Vizualise and filter based on mean depth across all called SNPs

Description

This function can be run in two ways: 1) specify vcfR object only. This will visualize the distribution of mean depth per sample across all SNPs in your vcf file, and will not alter your vcf file. 2) specify vcfR object, and set 'maxdepth' = 'integer value'. This option will show you where your specified cutoff falls in the distribution of SNP depth, and remove all SNPs with a mean depth above the specified threshold from the vcf. Super high depth loci are likely multiple loci stuck together into a single paralogous locus. Note: This function filters on a 'per SNP' basis rather than a 'per genotype' basis, otherwise it would disproportionately remove genotypes from our deepest sequenced samples (because sequencing depth is so variable between samples).

Usage

max_depth(vcfR, maxdepth = NULL)

Arguments

vcfR

a vcfR object

maxdepth

an integer specifying the maximum mean depth for a SNP to be retained

Value

The vcfR object input, with SNPs above the 'maxdepth' cutoff removed

Examples

max_depth(vcfR = SNPfiltR::vcfR.example)
max_depth(vcfR = SNPfiltR::vcfR.example, maxdepth = 100)

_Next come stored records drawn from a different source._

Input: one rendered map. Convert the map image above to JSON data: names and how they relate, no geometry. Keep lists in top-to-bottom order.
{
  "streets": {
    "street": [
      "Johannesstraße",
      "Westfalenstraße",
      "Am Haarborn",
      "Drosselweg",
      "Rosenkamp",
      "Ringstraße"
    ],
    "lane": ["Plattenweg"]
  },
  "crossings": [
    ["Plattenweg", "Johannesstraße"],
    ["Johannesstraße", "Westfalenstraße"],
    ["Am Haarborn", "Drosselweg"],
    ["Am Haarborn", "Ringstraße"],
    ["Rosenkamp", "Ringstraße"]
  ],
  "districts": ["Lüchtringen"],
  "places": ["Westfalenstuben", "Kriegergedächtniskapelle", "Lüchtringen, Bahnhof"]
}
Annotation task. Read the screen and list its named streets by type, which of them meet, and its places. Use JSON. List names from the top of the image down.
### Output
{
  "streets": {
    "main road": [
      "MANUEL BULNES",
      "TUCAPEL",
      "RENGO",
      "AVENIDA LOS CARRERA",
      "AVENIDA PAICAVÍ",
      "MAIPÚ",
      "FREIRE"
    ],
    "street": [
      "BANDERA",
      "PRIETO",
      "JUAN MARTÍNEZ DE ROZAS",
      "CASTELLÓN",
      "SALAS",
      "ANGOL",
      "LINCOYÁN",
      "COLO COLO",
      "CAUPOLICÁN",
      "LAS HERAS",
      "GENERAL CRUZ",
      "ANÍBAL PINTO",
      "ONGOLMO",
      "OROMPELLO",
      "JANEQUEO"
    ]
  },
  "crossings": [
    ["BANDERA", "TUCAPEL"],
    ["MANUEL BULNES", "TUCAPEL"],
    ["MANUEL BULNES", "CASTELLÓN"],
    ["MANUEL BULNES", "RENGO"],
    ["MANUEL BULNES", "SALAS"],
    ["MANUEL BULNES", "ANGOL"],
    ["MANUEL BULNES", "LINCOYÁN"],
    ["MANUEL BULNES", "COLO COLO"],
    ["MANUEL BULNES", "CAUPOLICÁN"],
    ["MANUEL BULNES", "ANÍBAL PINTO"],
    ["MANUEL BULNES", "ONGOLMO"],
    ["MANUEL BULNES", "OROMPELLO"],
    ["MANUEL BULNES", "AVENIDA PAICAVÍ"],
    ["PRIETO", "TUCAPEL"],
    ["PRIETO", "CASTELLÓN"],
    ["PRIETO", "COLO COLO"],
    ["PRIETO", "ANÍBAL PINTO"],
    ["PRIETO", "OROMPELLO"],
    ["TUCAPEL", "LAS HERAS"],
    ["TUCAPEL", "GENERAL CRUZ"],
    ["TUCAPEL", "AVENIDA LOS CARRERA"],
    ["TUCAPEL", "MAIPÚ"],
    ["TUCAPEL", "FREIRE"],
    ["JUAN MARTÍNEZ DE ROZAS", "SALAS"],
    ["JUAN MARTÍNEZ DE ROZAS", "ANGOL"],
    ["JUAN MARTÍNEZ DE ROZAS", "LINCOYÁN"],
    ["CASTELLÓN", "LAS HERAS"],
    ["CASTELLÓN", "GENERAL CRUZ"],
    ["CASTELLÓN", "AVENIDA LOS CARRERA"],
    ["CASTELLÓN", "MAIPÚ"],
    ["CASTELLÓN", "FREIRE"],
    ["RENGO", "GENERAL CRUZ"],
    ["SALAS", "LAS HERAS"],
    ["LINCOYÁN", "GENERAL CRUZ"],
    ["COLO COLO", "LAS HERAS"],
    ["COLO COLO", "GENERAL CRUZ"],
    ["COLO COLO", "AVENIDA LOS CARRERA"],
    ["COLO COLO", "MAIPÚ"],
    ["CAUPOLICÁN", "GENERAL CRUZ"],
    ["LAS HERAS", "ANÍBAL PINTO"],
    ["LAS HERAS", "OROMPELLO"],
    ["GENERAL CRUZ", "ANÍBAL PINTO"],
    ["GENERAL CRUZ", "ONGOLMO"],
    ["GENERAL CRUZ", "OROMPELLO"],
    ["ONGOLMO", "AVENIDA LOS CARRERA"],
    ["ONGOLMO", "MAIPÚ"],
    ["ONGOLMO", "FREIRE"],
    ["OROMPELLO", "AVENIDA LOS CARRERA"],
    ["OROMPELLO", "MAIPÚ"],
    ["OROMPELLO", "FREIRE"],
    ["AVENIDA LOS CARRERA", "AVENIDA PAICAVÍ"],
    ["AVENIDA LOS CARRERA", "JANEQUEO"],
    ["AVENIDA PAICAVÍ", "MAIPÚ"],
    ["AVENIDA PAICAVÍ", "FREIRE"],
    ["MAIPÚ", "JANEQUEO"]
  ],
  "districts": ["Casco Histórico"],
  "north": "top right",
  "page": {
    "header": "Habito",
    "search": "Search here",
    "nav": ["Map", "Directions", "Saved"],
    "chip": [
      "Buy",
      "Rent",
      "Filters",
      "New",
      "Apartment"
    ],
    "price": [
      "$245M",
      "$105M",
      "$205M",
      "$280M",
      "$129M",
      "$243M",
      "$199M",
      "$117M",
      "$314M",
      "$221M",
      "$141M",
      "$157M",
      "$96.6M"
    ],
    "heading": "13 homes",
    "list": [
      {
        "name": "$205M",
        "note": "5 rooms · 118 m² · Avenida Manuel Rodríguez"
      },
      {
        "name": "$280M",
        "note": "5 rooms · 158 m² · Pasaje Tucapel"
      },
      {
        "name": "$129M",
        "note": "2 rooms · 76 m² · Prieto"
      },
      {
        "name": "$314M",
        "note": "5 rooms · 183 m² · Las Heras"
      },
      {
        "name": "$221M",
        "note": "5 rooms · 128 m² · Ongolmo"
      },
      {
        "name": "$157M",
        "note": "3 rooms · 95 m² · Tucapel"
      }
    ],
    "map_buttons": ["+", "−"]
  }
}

Vizualise, filter based on Minor Allele Count (MAC)

Description

This function can be run in two ways: 1) Without 'min.mac' specified. This will return a folded site frequency spectrum (SFS), without performing any filtering on the vcf file. Or 2) With 'min.mac' specified. This will also print the folded SFS and show you where your specified min. MAC count falls. It will then return your vcfR object with SNPs falling below your min. MAC threshold removed. Note: previous filtering steps (especially removing samples) may have resulted in invariant SNPs (MAC =0). For this reason it's a good idea to run min_mac(vcfR, min.mac=1) before using a SNP dataset in downstream analyses.

Usage

min_mac(vcfR, min.mac = NULL)

Arguments

vcfR

a vcfR object

min.mac

an integer specifying the minimum minor allele count for a SNP to be retained (e.g. 'min.mac=3' would remove all SNPs with a MAC of 2 or less)

Value

if 'min.mac' is not specified, the allele frequency spectrum is returned. If 'min.mac' is specified, SNPs falling below the MAC cutoff will be removed, and the filtered vcfR object will be returned.

Examples

min_mac(vcfR=SNPfiltR::vcfR.example)

Vizualise missing data per sample, remove samples above a missing data cutoff

Description

This function can be run in two ways: 1) Without 'cutoff' specified. This will vizualise the amount of missing data in each sample across a variety of potential missing data cutoffs. Additionally, it will show you a dotplot ordering the amount of overall missing data in each sample. Based on these visualizations, you can make an informed decision on what you think might be an optimal cutoff to remove samples that are missing too much data to be retained for downstream analyses. 2) with 'cutoff' specified. This option will show you the dotplot with the cutoff you set, and then remove samples above the missing data cutoff you set, and return the filtered vcf to you.

Usage

missing_by_sample(vcfR, popmap = NULL, cutoff = NULL)

Arguments

vcfR

a vcfR object

popmap

if specifies, it must be a two column dataframe with columns names 'id' and 'pop'. IDs must match the IDs in the vcfR object

cutoff

a numeric value between 0-1 specifying the maximum proportion of missing data allowed in a sample to be retained for downstream analyses

Details

Note: This decision is highly project specific, but these visualizations should help you get a feel for how very low data samples cannot be rescued simply by a missing data SNP filter. If you want to remove specific samples from your vcf that cannot be specified with a simple cutoff refer to this great tutorial which is the basis for the code underlying this function.

Value

if 'cutoff' is not specified, will return a dataframe containing the average depth and proportion missing data in each sample. If 'cutoff' is specified, the samples falling above the missing data cutoff will be removed, and the filtered vcfR object will be returned.

Examples

missing_by_sample(vcfR = SNPfiltR::vcfR.example)
missing_by_sample(vcfR = SNPfiltR::vcfR.example, cutoff = .7)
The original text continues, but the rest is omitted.